RECORDS FOR THIS EXERCISE Start Marker

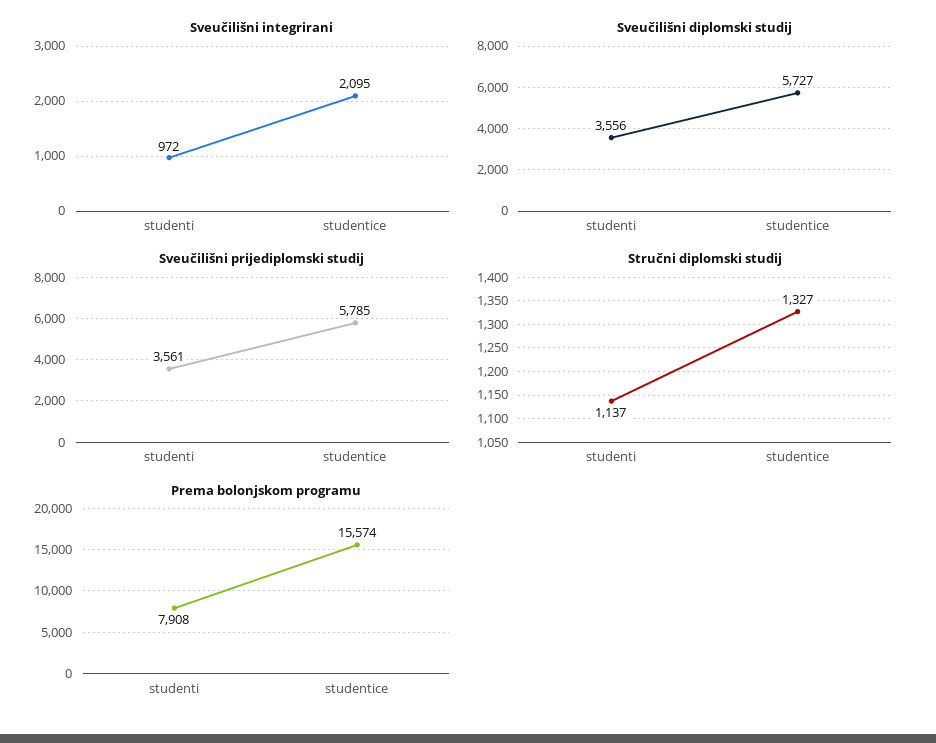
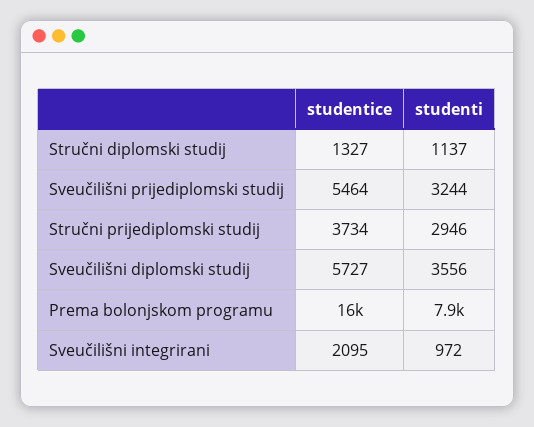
Sveučilišni prijediplomski studij, studenti: 3561 -> 3244
Sveučilišni prijediplomski studij, studentice: 5785 -> 5464
Stručni prijediplomski studij, studentice: none -> 3734
Stručni prijediplomski studij, studenti: none -> 2946

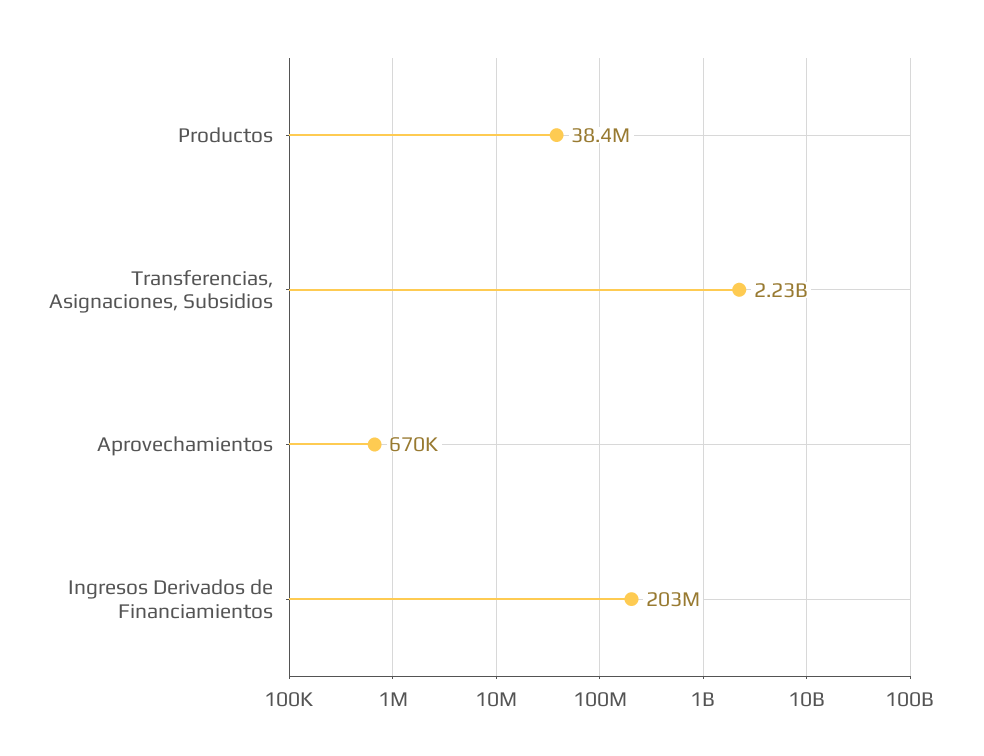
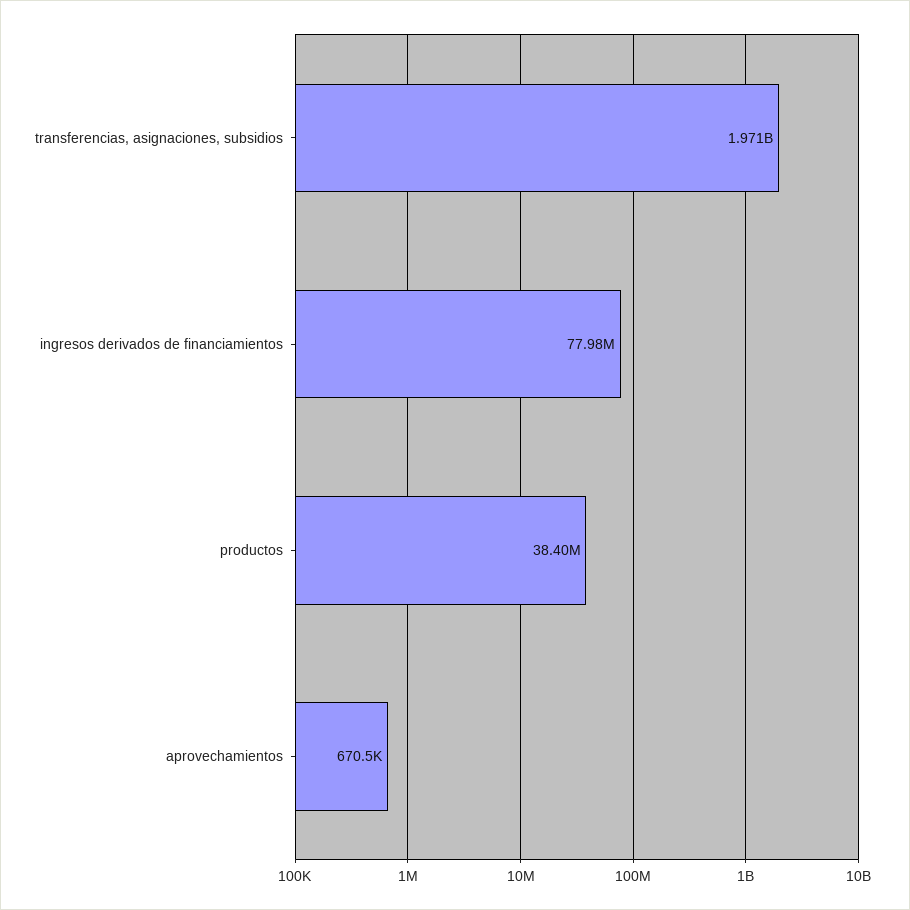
Transferencias, Asignaciones, Subsidios: 2230000000 -> 1971000000
Ingresos Derivados de Financiamientos: 203000000 -> 77980000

RECORDS FOR THIS EXERCISE End Marker

PROBLEM: Except for the pictures, the whole listing above should be transcribed exactly.

THE ANSWER:
Sveučilišni prijediplomski studij, studenti: 3561 -> 3244
Sveučilišni prijediplomski studij, studentice: 5785 -> 5464
Stručni prijediplomski studij, studentice: none -> 3734
Stručni prijediplomski studij, studenti: none -> 2946

Transferencias, Asignaciones, Subsidios: 2230000000 -> 1971000000
Ingresos Derivados de Financiamientos: 203000000 -> 77980000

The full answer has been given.